Semantic Annotation: When to Use Each Category
BetterReads lets you mark a passage and give it a semantic label—not just a highlight, but a note about what kind of thing you are saving. The categories look simple; the skill is knowing which label fits this sentence.
If you want the research-backed case for why structured notes help memory, start with Structured Annotation for Deep Reading. This post is the field guide: when to use Character, Scene, Theme, Idea, and Quote, and how to tell them apart.
Character
Use it when the span is about who someone is, what they do, what they feel, or how we are meant to see them—including the narrator.
What you are capturing: identity in motion: action, voice, body, desire, weakness, a turn in how we read them.
Example
Text: “Elizabeth Bennet, feeling a sudden surge of indignation, slammed the door shut.”
Label: Character — you are saving a beat of temper and agency, not a general truth about the world.
Text: “Mr. Darcy stood stiffly in the doorway, his face unreadable.”
Label: Character — physical stance and social mask; it could support a later theme, but the primary payload is this person, this moment.
If the same passage is really about a society-wide claim (“all marriages are economic transactions”), lean Theme or Idea; if it is this person’s humiliation or pride, stay with Character.
Scene
Use it when you need to remember what happened in the story: a beat of plot, a turn in a relationship, a place where the room or the action changes.
What you are capturing: narrative fact and situation—then X occurred, they met here, the argument pivoted.
Example
Text: “The officer brushed past him as if he were a piece of furniture; he did not move, but he stored the insult like a coiled wire.”
Label: Scene — a public encounter with consequences, even if it also implies character psychology. The anchor is: I want to find this moment again in the chain of events.
Theme
Use it when the passage states or dramatizes a pattern the book keeps worrying at: freedom, class, memory, debt, love and power, the cost of honesty, and the like.
What you are capturing: meaning that repeats or ramifies—something you could plausibly track across chapters with more than one example.
Example
Text: “He would not be free; he would prove he was free, even if freedom meant ruin.”
Label: Theme — the condition the novel keeps testing (rationality vs. spite, will vs. compulsion), not a one-off witticism.
Theme vs. Idea (below): Theme is organizing; Idea is local. If you could name a term paper section after it, it is often a theme tag. If it is a single sharp thought you might quote in a letter, it may be an Idea instead.
Idea
Use it when the passage condenses a discrete claim, image, or argument—a conceptual node you might reuse in conversation—even if the whole book is not “about” only that.
What you are capturing: something you could paraphrase as a sentence of theory: a definition, a twist on common sense, a thesis the paragraph is proving.
Example
Text: “Two plus two is five, sometimes, when a man is alive and fighting for a breath of air.”
Label: Idea — a compressed proposition about justice and calculation; it connects to theme, but you are flagging the insight in the box, not the book’s full moral architecture.
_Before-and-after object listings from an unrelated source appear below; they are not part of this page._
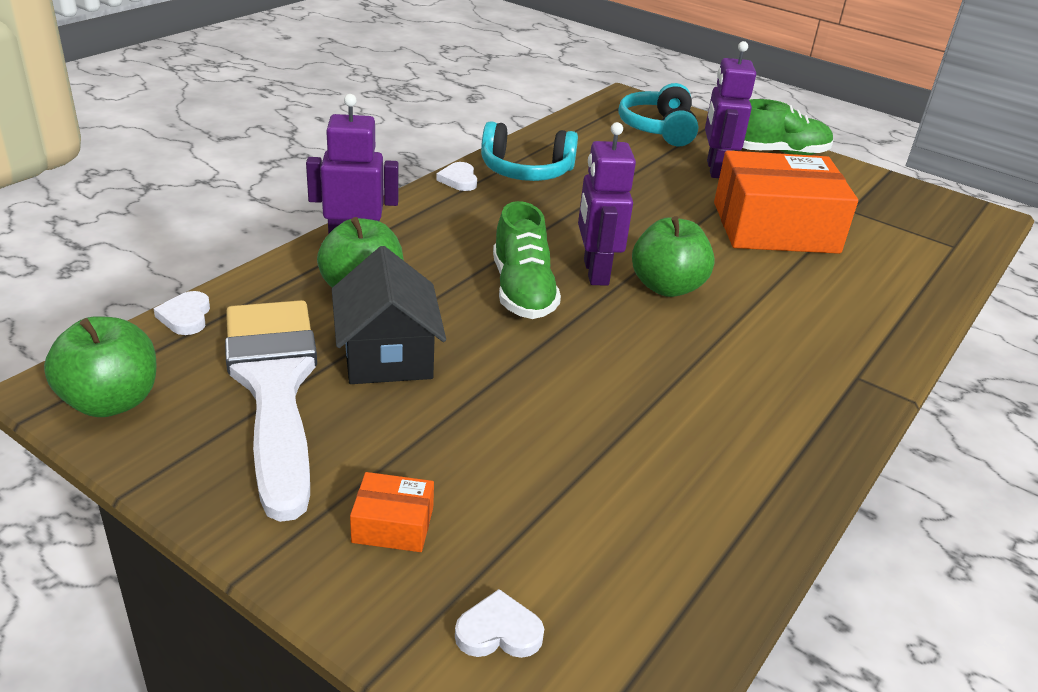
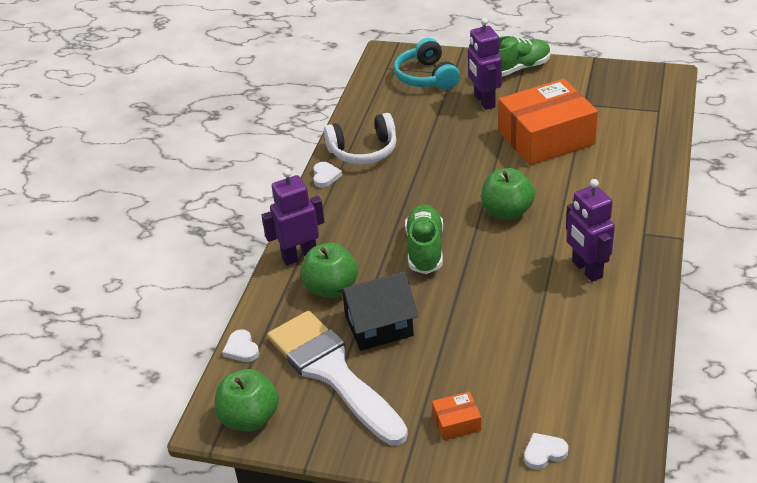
camera: 15 degrees left, 5 degrees up
(387, 355) = (379, 326): black house -> black house turned 75 degrees counterclockwise
(459, 180) = (325, 176): white heart -> white heart turned 150 degrees counterclockwise
(522, 291) = (425, 249): green shoe -> green shoe turned 150 degrees counterclockwise
(526, 171) = (363, 151): turquoise headphones -> white headphones
(595, 272) = (458, 218): purple robot -> purple robot (586, 270)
Idea vs. Theme: same sentence might warrant Idea if you care about this formulation; Theme if you are building a running list of the novel’s big questions. Both can coexist on different passes—pick the label that matches why you are saving this highlight today.
Quote
Use it when the language is the prize: rhythm, image, a line you want in your ear, independent of a full analysis.
What you are capturing: how it is said—a sentence you would read aloud or copy into a commonplace book.
Example
Text: “It was the best of times, it was the worst of times…”
Label: Quote — even though it also names a historical theme, the reason to mark it is often the sentence itself.
If you are mainly using the line as evidence for a character reading or a thematic argument, use Character or Theme; reserve Quote for “I want the words.”
A quick decision tree
- Is it first about a person (or the narrator) in a concrete moment? → Character (or Scene if the beat is what happened next in the plot).
- Is it a turn in the story you need to re-find? → Scene.
- Is it a line you want to keep for how it sounds? → Quote.
- Is it a stable, book-level preoccupation you are collecting examples of? → Theme.
- Is it a self-contained thought or argument, worth lifting as a unit? → Idea.
The categories overlap on purpose: great passages do several jobs. Choose the label that matches the job you are doing in your reading today—you can always add another note on a second pass with a different lens.